The tobacco industry will do anything to get you to light up a cigarette. For years, they’ve used targeted marketing tactics that zero in on you, your interests, and your vulnerabilities.

According to Carol McGruder, founding member and co-chair of the African American Tobacco Control Leadership Council (AATCLC), “They have the time and the money to research and create campaigns to go after the Black community.”

Systematic Targeting
Menthol cigarettes in particular have been aggressively marketed to African Americans, especially in urban areas, through culturally tailored images and messages. “The steady, strategic, all-encompassing preying upon Black people … is racial targeting,” says Carol. These companies have historically placed larger amounts of advertising in Black publications than in other publications, exposing African Americans to more cigarette ads than our white counterparts.

And it doesn’t stop there. Menthol products are given more shelf space in retail outlets within African American and other minority neighborhoods. Historically, the tobacco industry has attempted to maintain a positive image among Black consumers by supporting cultural events and making contributions to minority higher education institutions, elected officials, civic and community organizations, and scholarship programs. Tobacco companies specifically target young people before they can fully appreciate the consequences of becoming addicted. “This wolf is roaming around, addicting another generation of children,” says Carol.

Leading Cause of Preventable Death
Sadly, the tobacco industry’s targeting campaign has proven to be successful. In the 1950s less than 10% of Black Americans who smoked used menthol, while today over 85% of Black smokers use menthol cigarettes. Did you know that African American adults have the highest percentage of menthol cigarette use compared to other racial and ethnic groups? It’s true—tobacco use is the leading cause of preventable death in African Americans, claiming 45,000 Black lives every year. That’s more than all other preventable deaths combined, according to Carol.

What’s more, tobacco use is a major contributor to three of the leading causes of death among Black Americans—heart disease, cancer, and stroke—and Black Americans die from these conditions at far higher rates than other Americans. Research also shows that menthol cigarettes may be more addictive than non-menthol cigarettes.

Inspiring Change
It’s time to take to a stand and ban menthol cigarettes to help this generation and generations to come. Prohibiting menthol cigarettes will benefit Black Americans by reducing smoking, saving lives, and improving overall health in Black communities.

The FDA last year took an historic step forward by announcing plans to ban menthol cigarettes—a plan that was welcomed by health advocates as a way to protect kids from tobacco addiction, advance health equity, and save lives, especially among Black Americans. The next step is for the FDA to propose and implement the regulations needed to turn this decision into life-saving action.

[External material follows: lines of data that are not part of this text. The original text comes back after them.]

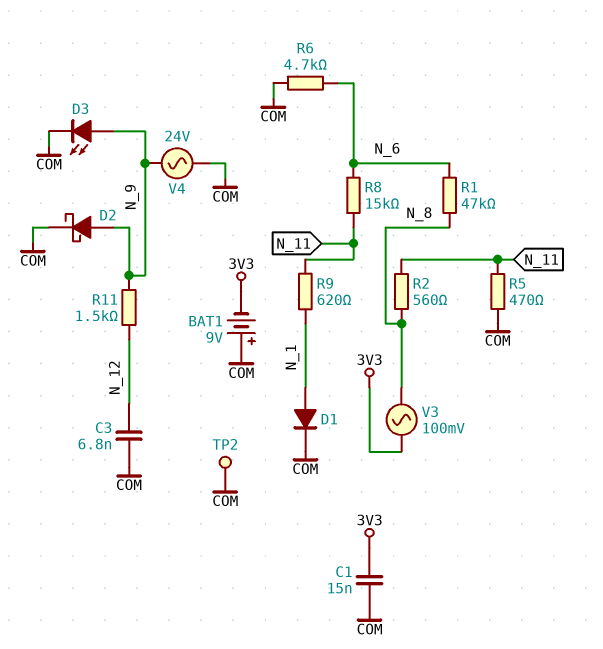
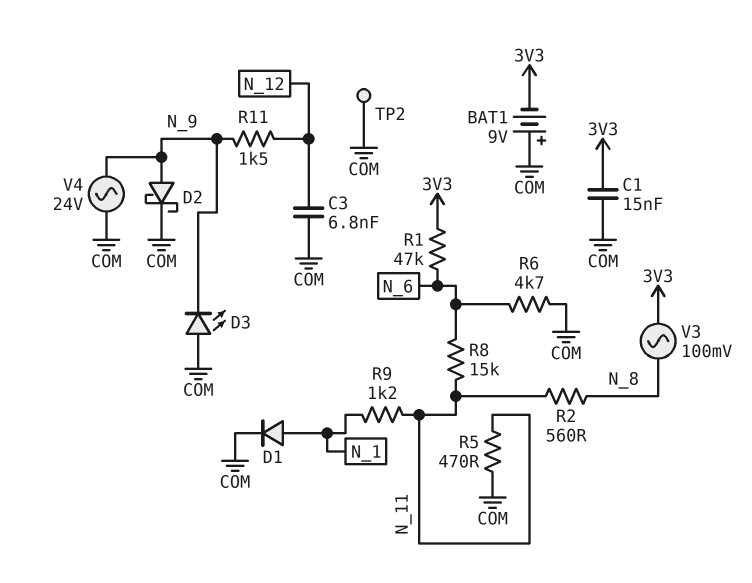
D3: LED (A N_9, K COM) -> LED (A COM, K N_9)
R1: 47k (N_6, N_8) -> 47k (3V3, N_6)
R9: 620 (N_1, N_11) -> 1.2k (N_1, N_11)

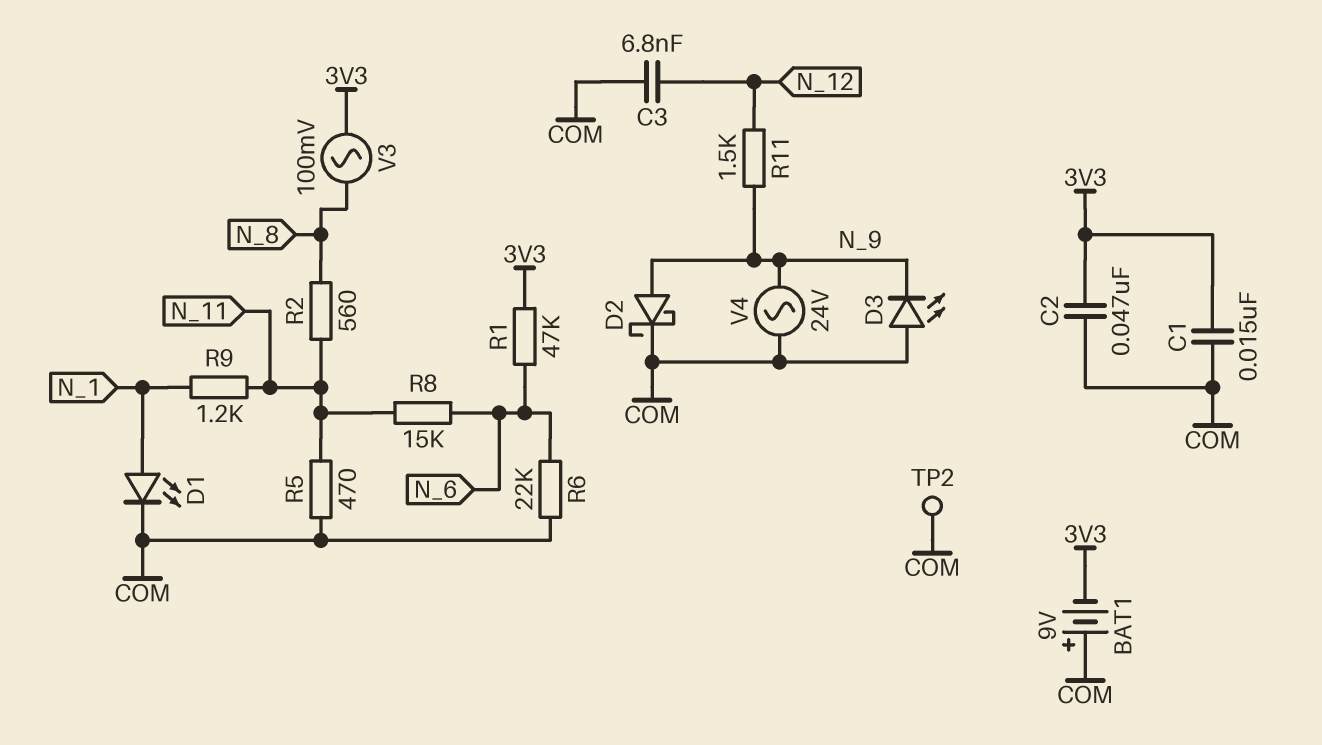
C2: none -> 47nF (3V3, COM)
D1: diode (A N_1, K COM) -> LED (A N_1, K COM)
R6: 4.7k (COM, N_6) -> 22k (COM, N_6)

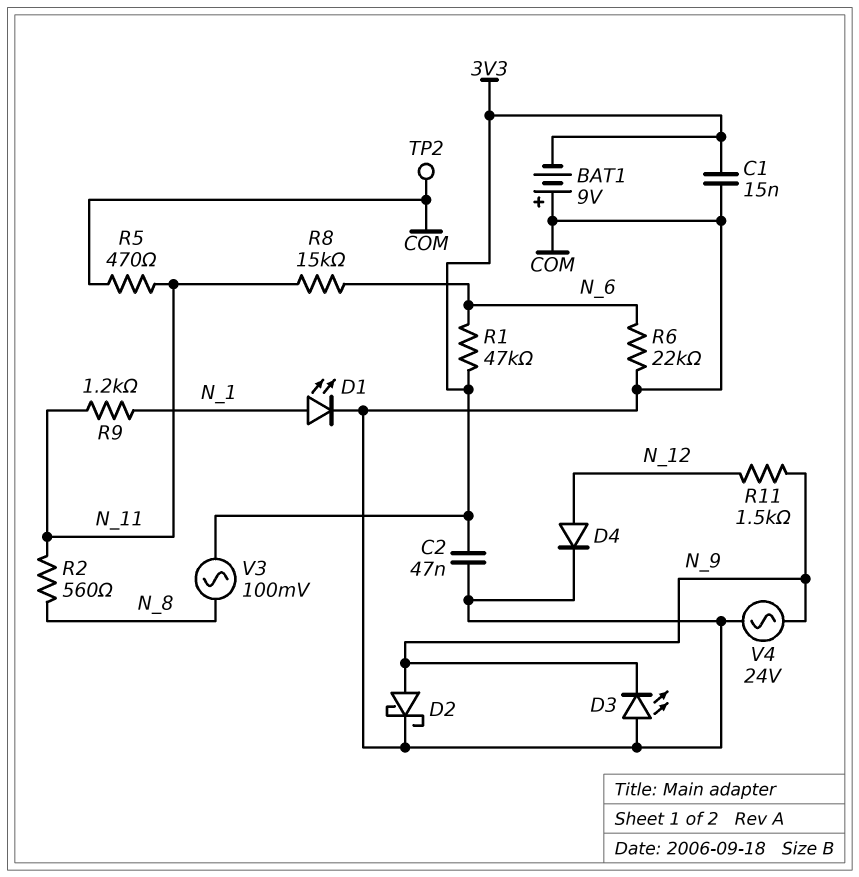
C3: 6.8nF (COM, N_12) -> none
D4: none -> diode (A N_12, K COM)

There is strong support for prohibiting menthol cigarettes from leading Black organizations and members of Congress. Ten Black civil rights and public health organizations wrote to HHS Secretary Becerra last year in support of prohibiting menthol cigarettes. In February 2020, members of the Congressional Black Caucus (CBC) voted overwhelmingly for legislation that included a prohibition on menthol cigarettes, and 34 CBC members sent a letter to Secretary Becerra expressing strong support for prohibiting menthol cigarettes.

What You Can Do Right Now
Carol says that change starts at the local level—with you! To get involved, reach out to your elected officials and let them know you support banning menthol. And another way is to bring this message to your groups and communities. “Organize a No Menthol Sunday activity with your church and share it with your friends,” says Carol. “And try to attend the 3rd National Menthol Conference: Finishing the Fight. It will be in Washington, D.C., on September 28 to 30 and there are scholarships available now to offset the cost.”